Express the lines below as a Markdown table with a column named "Row" for the row number and a column named "Line" for the line itself, and omit blank lines. Keep the pictures out of the answer.

- [EXCERPTED RECORDS]:
###
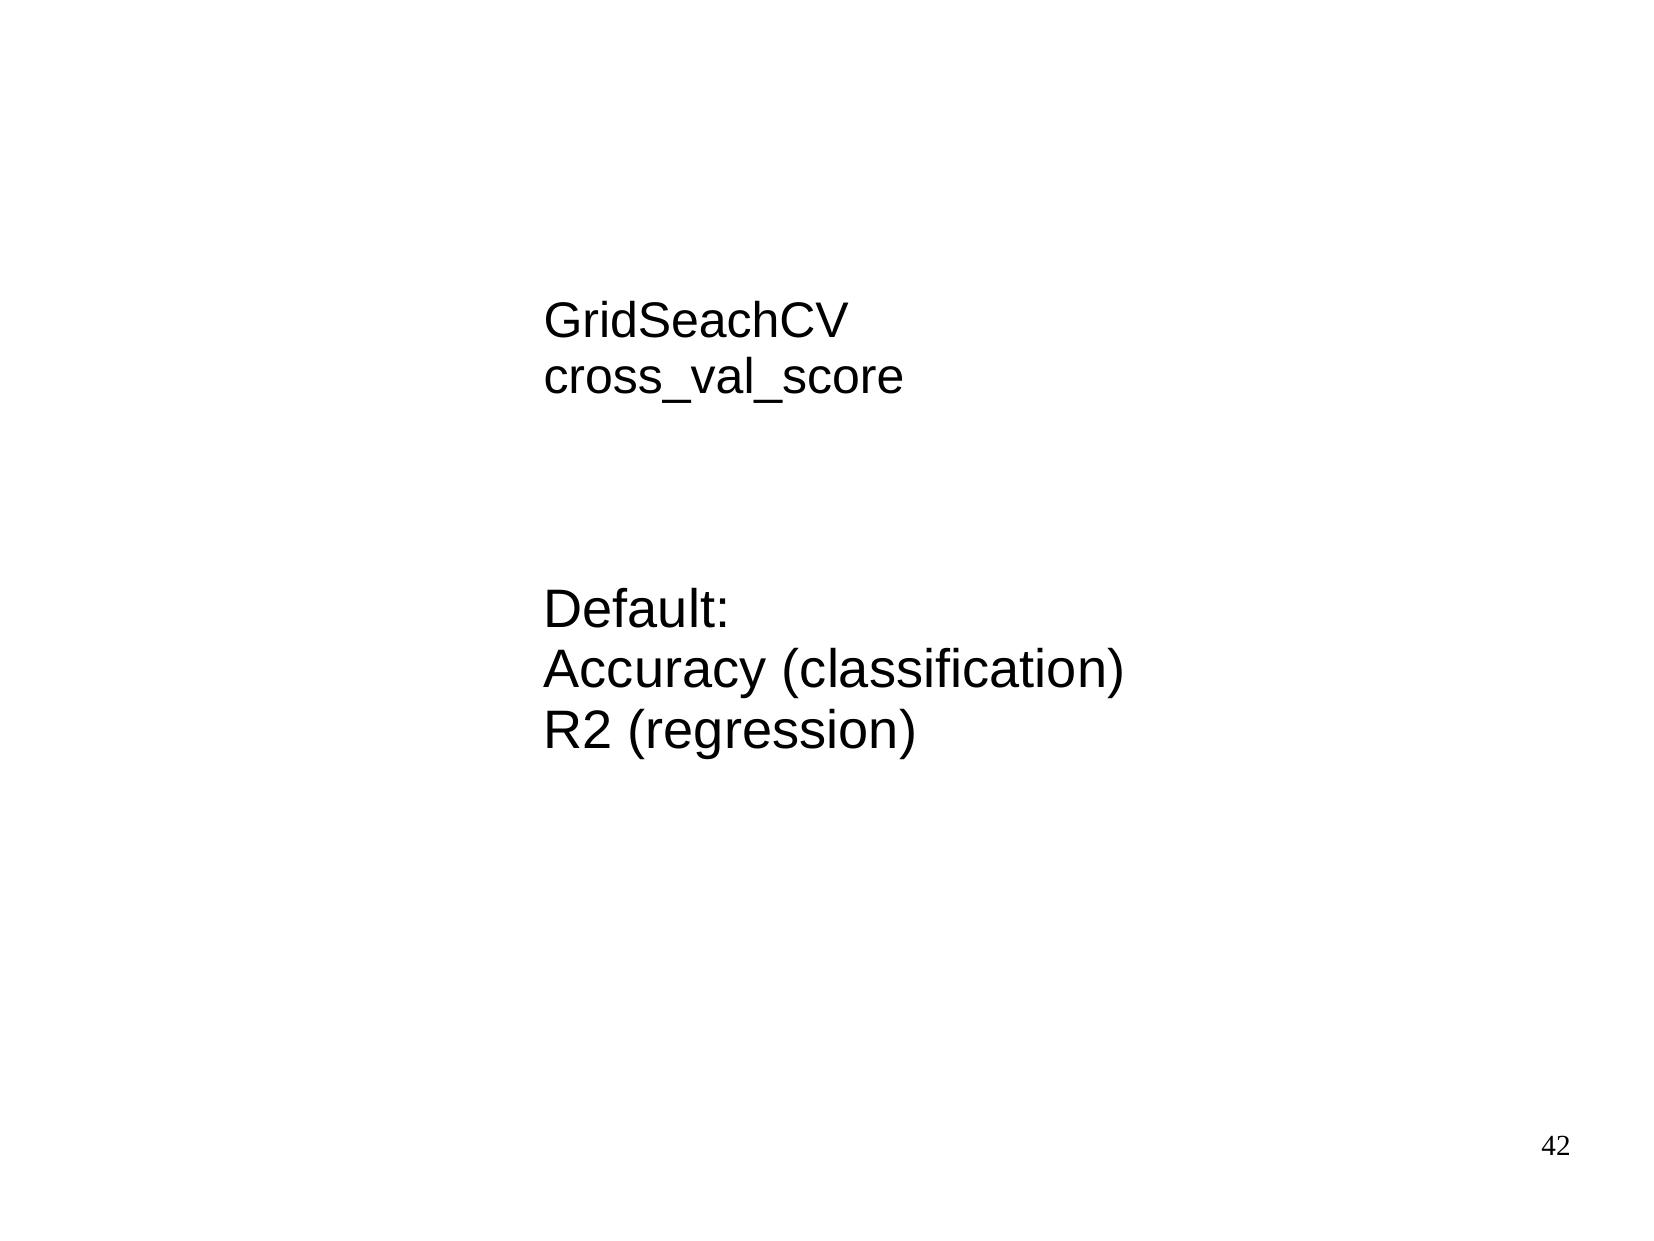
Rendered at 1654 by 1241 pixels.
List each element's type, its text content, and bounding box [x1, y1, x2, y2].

text_box For GridSeachCV cross_val_score validation_curve Typical: accuracy [667, 1132, 1654, 1241]
text_box GridSeachCV cross_val_score [528, 285, 1324, 525]
text_box Default: Accuracy (classification) R2 (regression) [528, 525, 1306, 769]
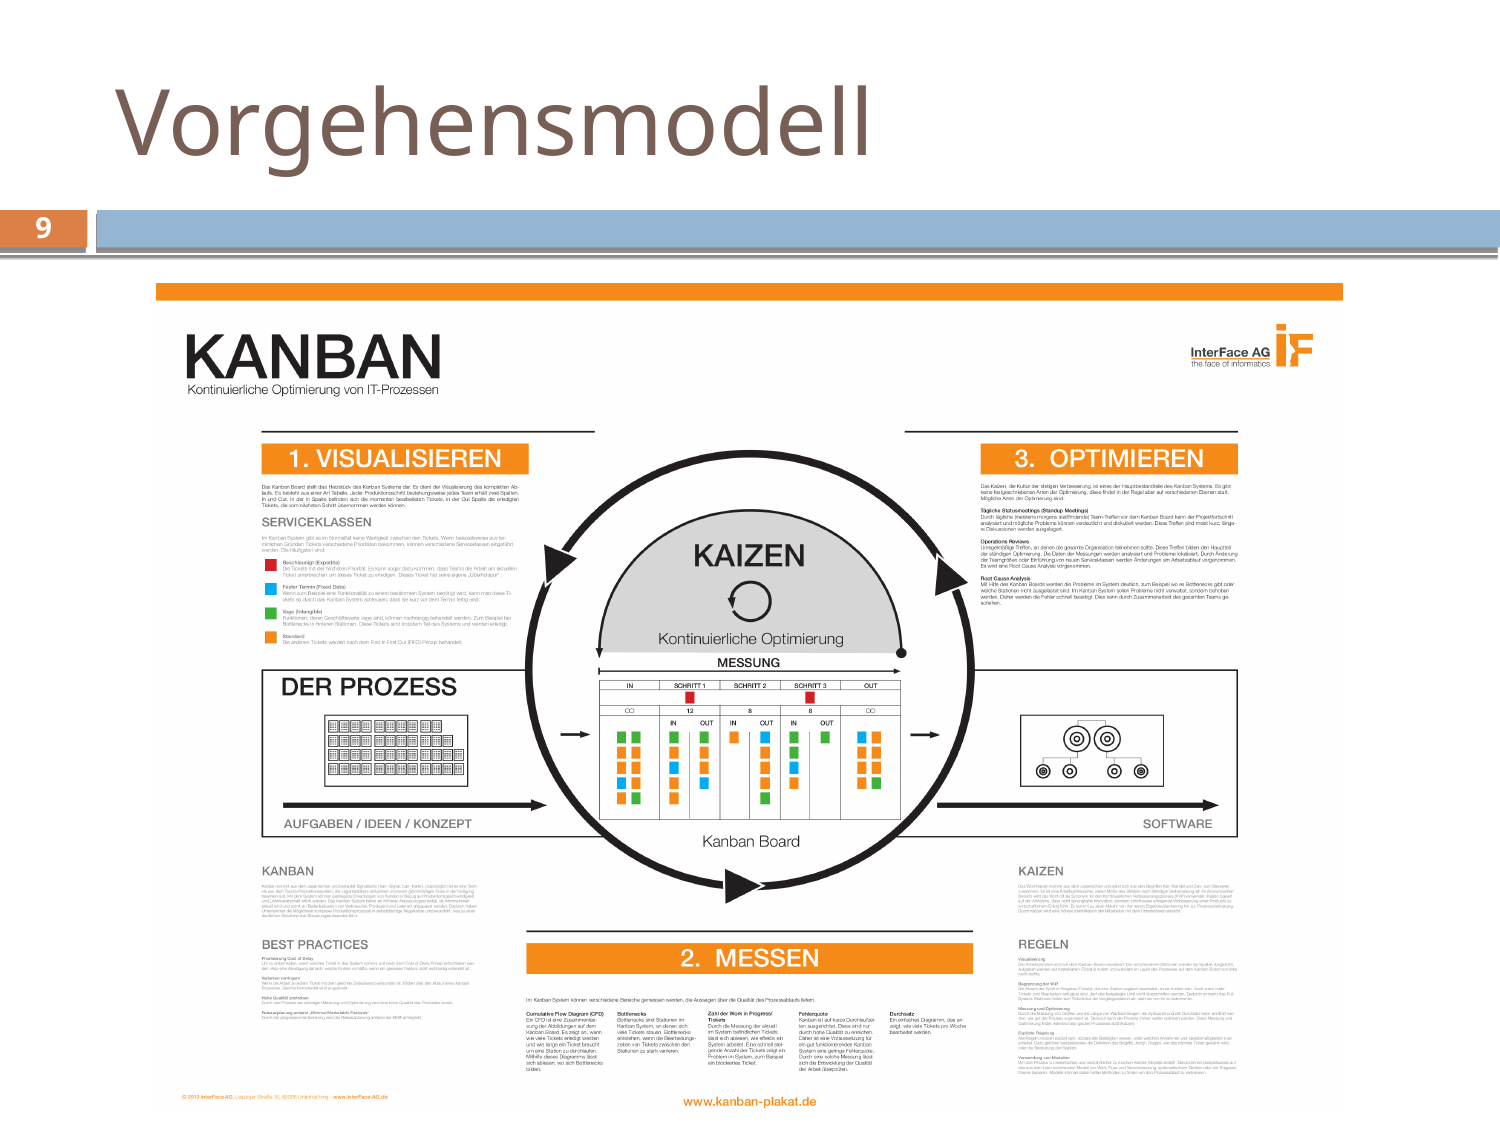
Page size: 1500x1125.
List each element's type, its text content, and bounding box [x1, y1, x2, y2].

picture [156, 283, 1343, 1111]
title Vorgehensmodell [100, 37, 1438, 200]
###
- [WRITTEN RESPONSE]:
| Row | Line |
|---|---|
| 1 | Rendered at 1654 by 1241 pixels. |
| 2 | List each element's type, its text content, and bounding box [x1, y1, x2, y2]. |
| 3 | text_box For GridSeachCV cross_val_score validation_curve Typical: accuracy [667, 1132, 1654, 1241] |
| 4 | text_box GridSeachCV cross_val_score [528, 285, 1324, 525] |
| 5 | text_box Default: Accuracy (classification) R2 (regression) [528, 525, 1306, 769] |
| 6 | Page size: 1500x1125. |
| 7 | List each element's type, its text content, and bounding box [x1, y1, x2, y2]. |
| 8 | picture [156, 283, 1343, 1111] |
| 9 | title Vorgehensmodell [100, 37, 1438, 200] |